Would you retype the whole listing verbatim, keeping pictures out of it?

************

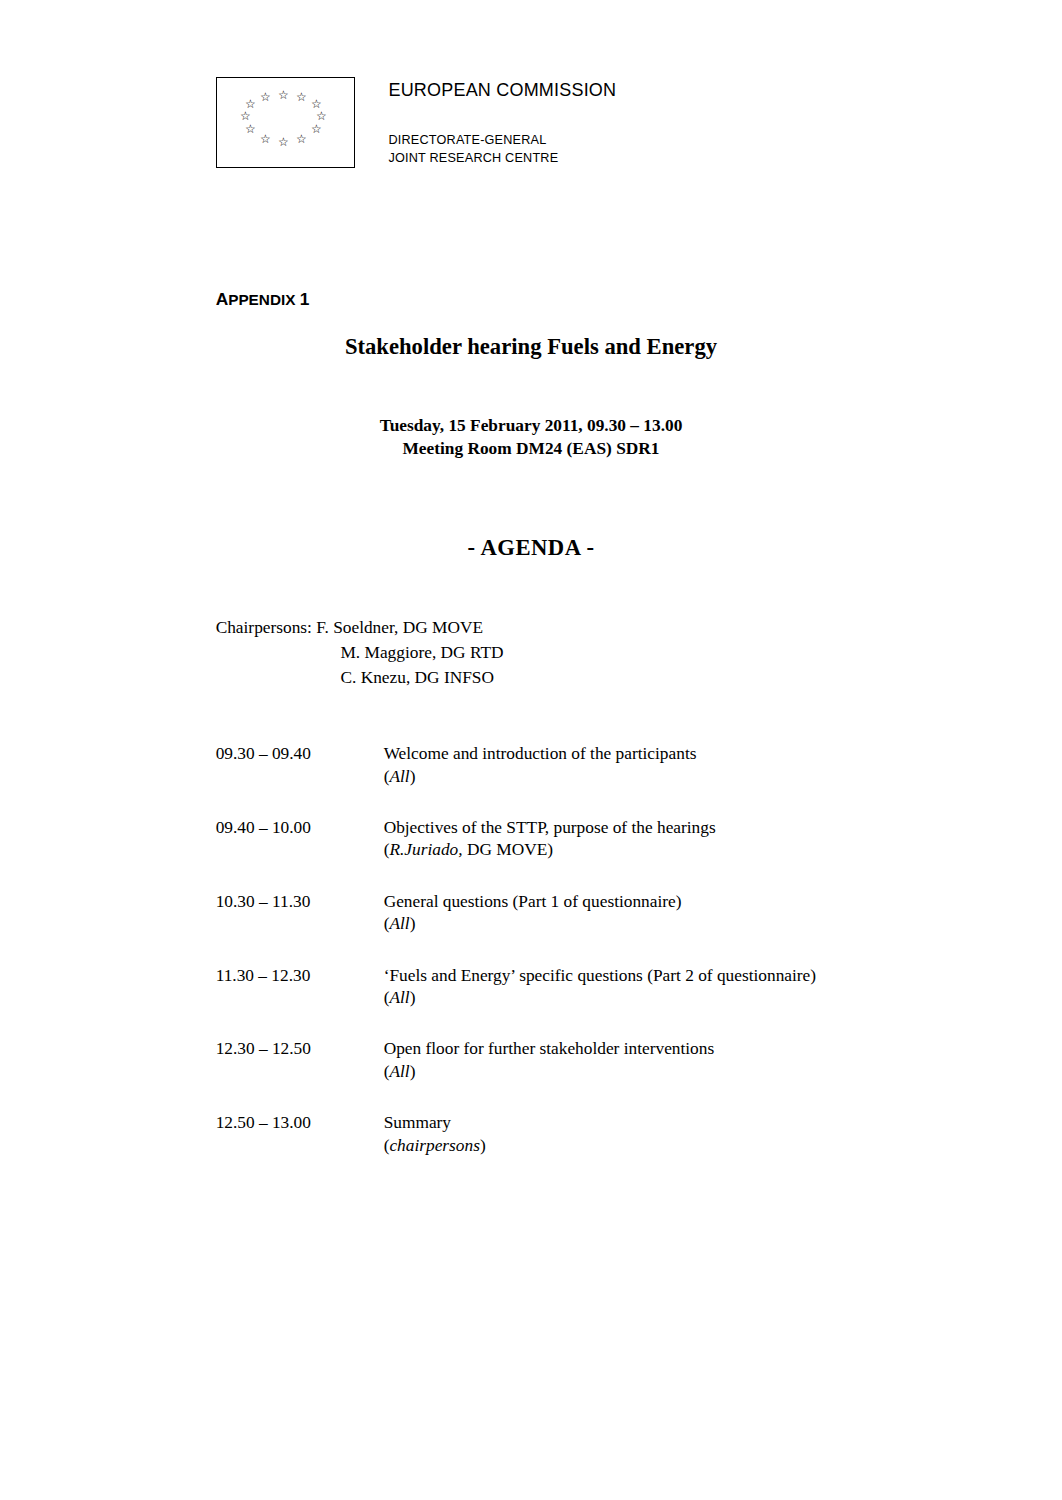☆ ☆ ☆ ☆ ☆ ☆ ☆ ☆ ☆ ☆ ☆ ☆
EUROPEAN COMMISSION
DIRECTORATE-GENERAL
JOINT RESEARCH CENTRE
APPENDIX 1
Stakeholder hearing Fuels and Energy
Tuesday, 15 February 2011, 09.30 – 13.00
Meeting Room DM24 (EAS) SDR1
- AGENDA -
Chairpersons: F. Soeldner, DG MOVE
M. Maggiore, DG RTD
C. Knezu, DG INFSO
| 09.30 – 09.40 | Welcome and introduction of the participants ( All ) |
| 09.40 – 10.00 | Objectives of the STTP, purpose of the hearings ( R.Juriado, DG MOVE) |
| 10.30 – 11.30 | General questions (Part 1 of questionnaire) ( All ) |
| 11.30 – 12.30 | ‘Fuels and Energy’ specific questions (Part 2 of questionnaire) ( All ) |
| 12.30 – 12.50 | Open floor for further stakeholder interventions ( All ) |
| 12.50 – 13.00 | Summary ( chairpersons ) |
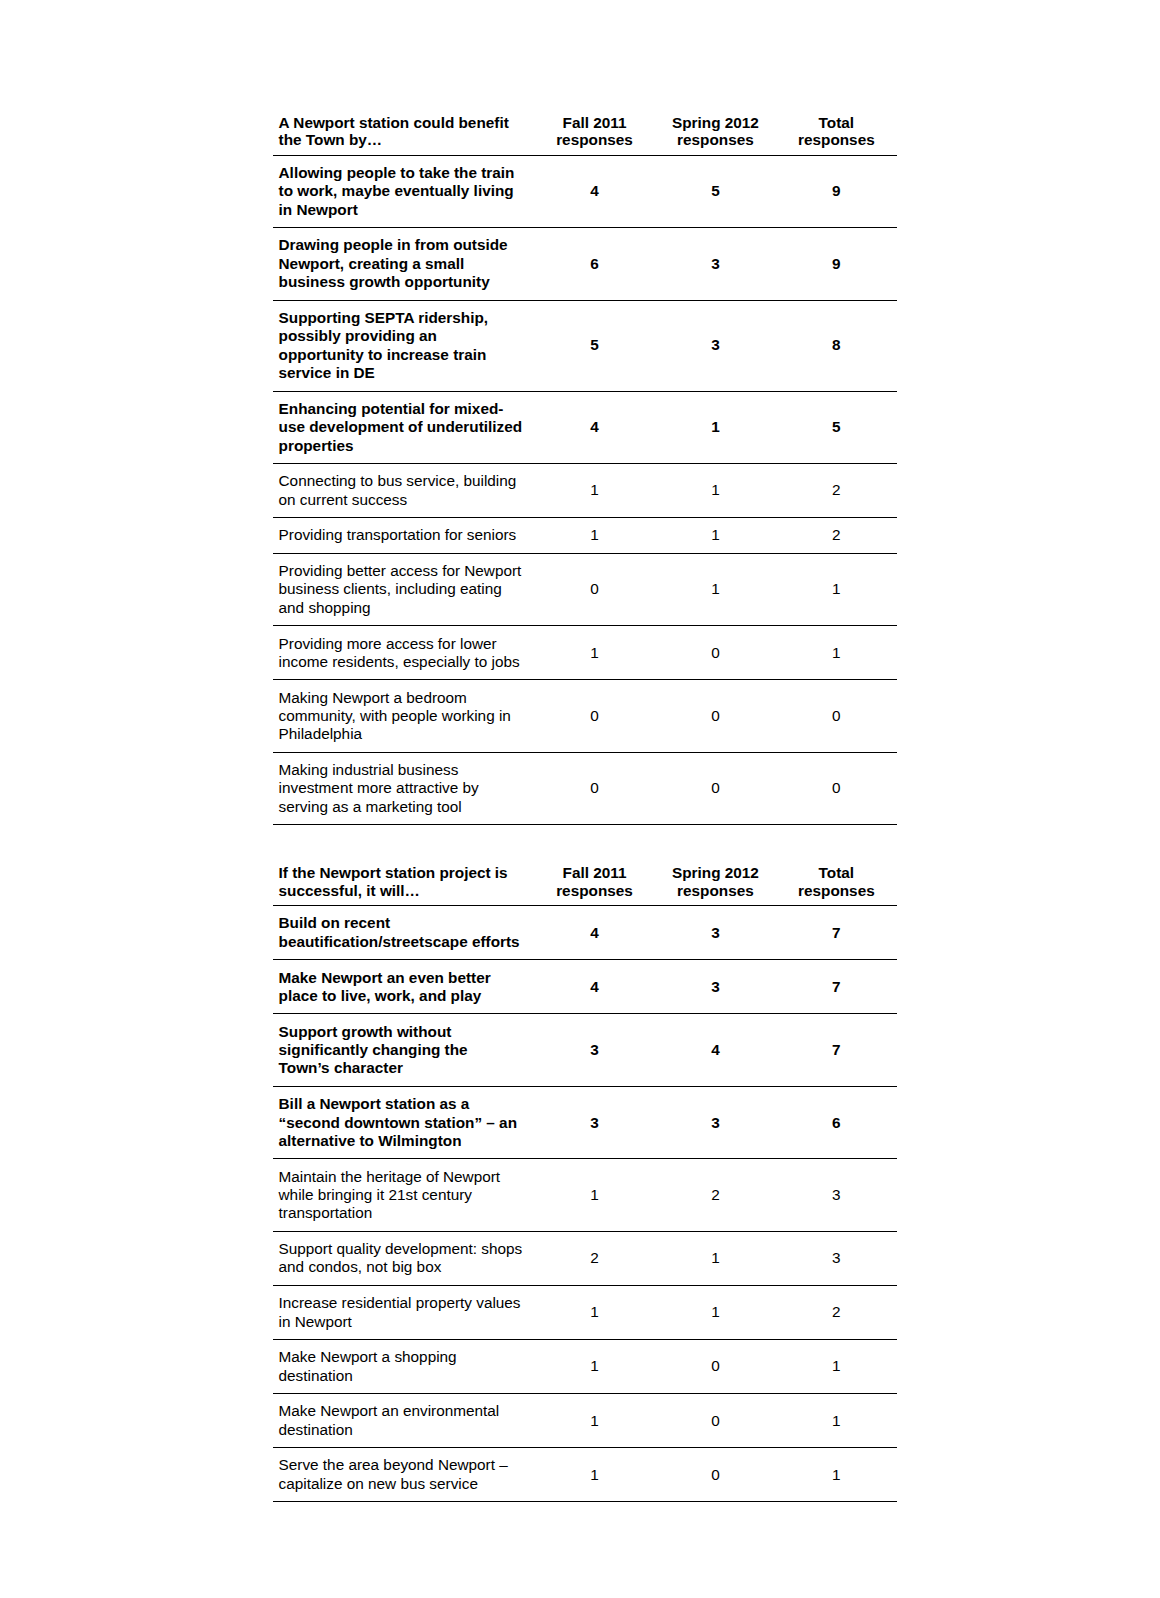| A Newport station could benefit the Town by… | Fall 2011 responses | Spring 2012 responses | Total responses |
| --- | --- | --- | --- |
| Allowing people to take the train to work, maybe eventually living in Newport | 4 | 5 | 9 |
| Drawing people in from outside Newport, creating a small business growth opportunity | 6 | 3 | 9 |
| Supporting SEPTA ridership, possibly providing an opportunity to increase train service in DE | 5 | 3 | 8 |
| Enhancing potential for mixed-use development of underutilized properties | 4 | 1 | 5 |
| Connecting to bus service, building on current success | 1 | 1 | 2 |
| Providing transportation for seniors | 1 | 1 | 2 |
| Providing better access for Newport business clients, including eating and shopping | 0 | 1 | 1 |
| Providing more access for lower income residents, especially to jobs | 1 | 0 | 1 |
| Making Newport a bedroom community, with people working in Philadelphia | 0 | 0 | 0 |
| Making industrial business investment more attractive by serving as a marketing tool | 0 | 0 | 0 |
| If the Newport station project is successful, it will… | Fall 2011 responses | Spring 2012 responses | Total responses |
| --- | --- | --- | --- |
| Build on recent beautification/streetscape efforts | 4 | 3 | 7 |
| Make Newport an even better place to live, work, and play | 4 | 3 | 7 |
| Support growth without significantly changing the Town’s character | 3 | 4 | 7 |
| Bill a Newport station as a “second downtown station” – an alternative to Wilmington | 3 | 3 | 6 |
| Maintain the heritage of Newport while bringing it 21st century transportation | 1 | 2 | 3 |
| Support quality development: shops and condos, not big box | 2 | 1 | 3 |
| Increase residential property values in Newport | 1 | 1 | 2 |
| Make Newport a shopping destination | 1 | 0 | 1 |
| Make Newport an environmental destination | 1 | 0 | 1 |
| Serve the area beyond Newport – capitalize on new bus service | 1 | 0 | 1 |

************

### OUTPUT FOR THIS TASK
☆ ☆ ☆ ☆ ☆ ☆ ☆ ☆ ☆ ☆ ☆ ☆
EUROPEAN COMMISSION
DIRECTORATE-GENERAL
JOINT RESEARCH CENTRE
APPENDIX 1
Stakeholder hearing Fuels and Energy
Tuesday, 15 February 2011, 09.30 – 13.00
Meeting Room DM24 (EAS) SDR1
- AGENDA -
Chairpersons: F. Soeldner, DG MOVE
M. Maggiore, DG RTD
C. Knezu, DG INFSO
| 09.30 – 09.40 | Welcome and introduction of the participants ( All ) |
| 09.40 – 10.00 | Objectives of the STTP, purpose of the hearings ( R.Juriado, DG MOVE) |
| 10.30 – 11.30 | General questions (Part 1 of questionnaire) ( All ) |
| 11.30 – 12.30 | ‘Fuels and Energy’ specific questions (Part 2 of questionnaire) ( All ) |
| 12.30 – 12.50 | Open floor for further stakeholder interventions ( All ) |
| 12.50 – 13.00 | Summary ( chairpersons ) |
| A Newport station could benefit the Town by… | Fall 2011 responses | Spring 2012 responses | Total responses |
| --- | --- | --- | --- |
| Allowing people to take the train to work, maybe eventually living in Newport | 4 | 5 | 9 |
| Drawing people in from outside Newport, creating a small business growth opportunity | 6 | 3 | 9 |
| Supporting SEPTA ridership, possibly providing an opportunity to increase train service in DE | 5 | 3 | 8 |
| Enhancing potential for mixed-use development of underutilized properties | 4 | 1 | 5 |
| Connecting to bus service, building on current success | 1 | 1 | 2 |
| Providing transportation for seniors | 1 | 1 | 2 |
| Providing better access for Newport business clients, including eating and shopping | 0 | 1 | 1 |
| Providing more access for lower income residents, especially to jobs | 1 | 0 | 1 |
| Making Newport a bedroom community, with people working in Philadelphia | 0 | 0 | 0 |
| Making industrial business investment more attractive by serving as a marketing tool | 0 | 0 | 0 |
| If the Newport station project is successful, it will… | Fall 2011 responses | Spring 2012 responses | Total responses |
| --- | --- | --- | --- |
| Build on recent beautification/streetscape efforts | 4 | 3 | 7 |
| Make Newport an even better place to live, work, and play | 4 | 3 | 7 |
| Support growth without significantly changing the Town’s character | 3 | 4 | 7 |
| Bill a Newport station as a “second downtown station” – an alternative to Wilmington | 3 | 3 | 6 |
| Maintain the heritage of Newport while bringing it 21st century transportation | 1 | 2 | 3 |
| Support quality development: shops and condos, not big box | 2 | 1 | 3 |
| Increase residential property values in Newport | 1 | 1 | 2 |
| Make Newport a shopping destination | 1 | 0 | 1 |
| Make Newport an environmental destination | 1 | 0 | 1 |
| Serve the area beyond Newport – capitalize on new bus service | 1 | 0 | 1 |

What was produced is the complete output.